Stored records

● ● ●

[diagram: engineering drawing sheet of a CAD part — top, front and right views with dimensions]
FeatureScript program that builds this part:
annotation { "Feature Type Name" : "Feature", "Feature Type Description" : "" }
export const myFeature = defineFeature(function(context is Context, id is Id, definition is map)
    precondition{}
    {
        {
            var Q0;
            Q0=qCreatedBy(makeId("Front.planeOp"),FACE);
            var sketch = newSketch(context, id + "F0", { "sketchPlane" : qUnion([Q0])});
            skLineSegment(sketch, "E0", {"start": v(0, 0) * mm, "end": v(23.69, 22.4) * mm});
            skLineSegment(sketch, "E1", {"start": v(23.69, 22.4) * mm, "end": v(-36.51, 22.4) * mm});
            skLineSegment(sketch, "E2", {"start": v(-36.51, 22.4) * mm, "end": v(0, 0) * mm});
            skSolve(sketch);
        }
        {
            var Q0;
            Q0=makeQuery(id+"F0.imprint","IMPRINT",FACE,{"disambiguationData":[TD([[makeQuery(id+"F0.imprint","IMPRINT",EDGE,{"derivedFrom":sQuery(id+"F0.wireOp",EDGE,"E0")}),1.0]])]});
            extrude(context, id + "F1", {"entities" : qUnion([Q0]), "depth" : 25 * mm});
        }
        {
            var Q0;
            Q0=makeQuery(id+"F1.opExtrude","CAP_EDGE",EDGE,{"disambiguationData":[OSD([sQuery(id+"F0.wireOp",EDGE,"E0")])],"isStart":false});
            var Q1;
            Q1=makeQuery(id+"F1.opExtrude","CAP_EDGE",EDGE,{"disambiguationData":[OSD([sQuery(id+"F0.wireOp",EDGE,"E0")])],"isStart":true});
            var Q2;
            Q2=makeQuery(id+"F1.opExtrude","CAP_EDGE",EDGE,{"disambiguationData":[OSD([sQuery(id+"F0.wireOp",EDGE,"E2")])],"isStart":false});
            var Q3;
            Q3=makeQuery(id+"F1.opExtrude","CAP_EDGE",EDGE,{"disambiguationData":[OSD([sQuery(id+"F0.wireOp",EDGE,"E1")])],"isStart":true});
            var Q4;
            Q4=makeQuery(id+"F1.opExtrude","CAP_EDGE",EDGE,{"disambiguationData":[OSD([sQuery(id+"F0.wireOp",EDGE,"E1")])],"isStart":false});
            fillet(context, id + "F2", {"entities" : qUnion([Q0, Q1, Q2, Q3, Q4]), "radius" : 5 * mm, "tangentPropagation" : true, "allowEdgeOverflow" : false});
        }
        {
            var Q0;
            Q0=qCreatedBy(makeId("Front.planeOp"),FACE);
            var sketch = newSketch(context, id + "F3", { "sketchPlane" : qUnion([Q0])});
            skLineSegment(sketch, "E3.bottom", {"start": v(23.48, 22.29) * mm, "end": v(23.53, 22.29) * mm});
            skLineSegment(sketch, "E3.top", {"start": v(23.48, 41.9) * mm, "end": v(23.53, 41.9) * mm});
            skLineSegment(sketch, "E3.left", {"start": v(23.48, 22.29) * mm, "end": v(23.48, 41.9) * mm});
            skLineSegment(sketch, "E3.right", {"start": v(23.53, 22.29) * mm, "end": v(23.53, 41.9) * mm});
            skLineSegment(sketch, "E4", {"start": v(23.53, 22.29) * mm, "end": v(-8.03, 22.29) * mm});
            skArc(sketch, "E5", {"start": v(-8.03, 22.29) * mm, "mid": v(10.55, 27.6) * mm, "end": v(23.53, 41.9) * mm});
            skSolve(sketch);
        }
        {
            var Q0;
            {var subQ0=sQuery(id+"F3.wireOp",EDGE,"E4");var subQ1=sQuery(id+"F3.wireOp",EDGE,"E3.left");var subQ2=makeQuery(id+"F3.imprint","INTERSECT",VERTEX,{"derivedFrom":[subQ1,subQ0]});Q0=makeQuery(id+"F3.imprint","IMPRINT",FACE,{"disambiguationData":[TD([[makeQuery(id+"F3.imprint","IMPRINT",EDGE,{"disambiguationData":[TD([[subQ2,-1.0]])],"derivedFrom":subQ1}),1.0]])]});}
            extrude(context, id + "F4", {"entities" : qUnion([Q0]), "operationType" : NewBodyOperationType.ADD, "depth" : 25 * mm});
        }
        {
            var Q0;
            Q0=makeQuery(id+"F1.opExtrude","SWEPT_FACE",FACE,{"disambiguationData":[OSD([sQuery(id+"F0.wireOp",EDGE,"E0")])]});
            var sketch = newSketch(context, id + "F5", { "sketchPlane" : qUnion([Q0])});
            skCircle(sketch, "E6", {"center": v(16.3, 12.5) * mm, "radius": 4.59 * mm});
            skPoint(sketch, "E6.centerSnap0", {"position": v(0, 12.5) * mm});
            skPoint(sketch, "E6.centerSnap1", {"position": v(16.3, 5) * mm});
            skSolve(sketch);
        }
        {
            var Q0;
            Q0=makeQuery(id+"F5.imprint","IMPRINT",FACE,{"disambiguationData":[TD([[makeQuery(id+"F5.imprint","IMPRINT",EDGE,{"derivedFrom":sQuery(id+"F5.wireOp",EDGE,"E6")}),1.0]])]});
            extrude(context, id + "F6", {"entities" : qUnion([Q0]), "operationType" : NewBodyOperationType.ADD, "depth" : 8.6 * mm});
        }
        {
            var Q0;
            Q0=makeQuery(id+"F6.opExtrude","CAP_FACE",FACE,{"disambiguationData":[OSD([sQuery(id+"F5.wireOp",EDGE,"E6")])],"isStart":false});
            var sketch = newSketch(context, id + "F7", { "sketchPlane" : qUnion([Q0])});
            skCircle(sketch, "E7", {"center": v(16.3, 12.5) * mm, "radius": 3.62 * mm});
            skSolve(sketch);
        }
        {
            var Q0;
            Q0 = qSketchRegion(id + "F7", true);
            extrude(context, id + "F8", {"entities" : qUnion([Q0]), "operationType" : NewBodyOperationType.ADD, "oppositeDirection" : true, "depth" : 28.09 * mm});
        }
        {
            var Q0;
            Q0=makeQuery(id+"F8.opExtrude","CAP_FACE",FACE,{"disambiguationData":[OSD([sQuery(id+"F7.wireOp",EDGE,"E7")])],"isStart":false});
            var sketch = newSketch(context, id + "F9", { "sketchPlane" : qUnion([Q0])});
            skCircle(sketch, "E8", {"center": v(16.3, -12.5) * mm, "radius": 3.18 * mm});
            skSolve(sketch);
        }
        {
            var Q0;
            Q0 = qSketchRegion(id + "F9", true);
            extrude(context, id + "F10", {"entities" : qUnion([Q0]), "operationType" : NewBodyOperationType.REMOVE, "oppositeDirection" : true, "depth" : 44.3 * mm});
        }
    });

● ● ●

Please pull out every line in the items above that contains the string "oppositeDirection", matching case exactly.

◆ Exercise solution ◆
            extrude(context, id + "F8", {"entities" : qUnion([Q0]), "operationType" : NewBodyOperationType.ADD, "oppositeDirection" : true, "depth" : 28.09 * mm});
            extrude(context, id + "F10", {"entities" : qUnion([Q0]), "operationType" : NewBodyOperationType.REMOVE, "oppositeDirection" : true, "depth" : 44.3 * mm});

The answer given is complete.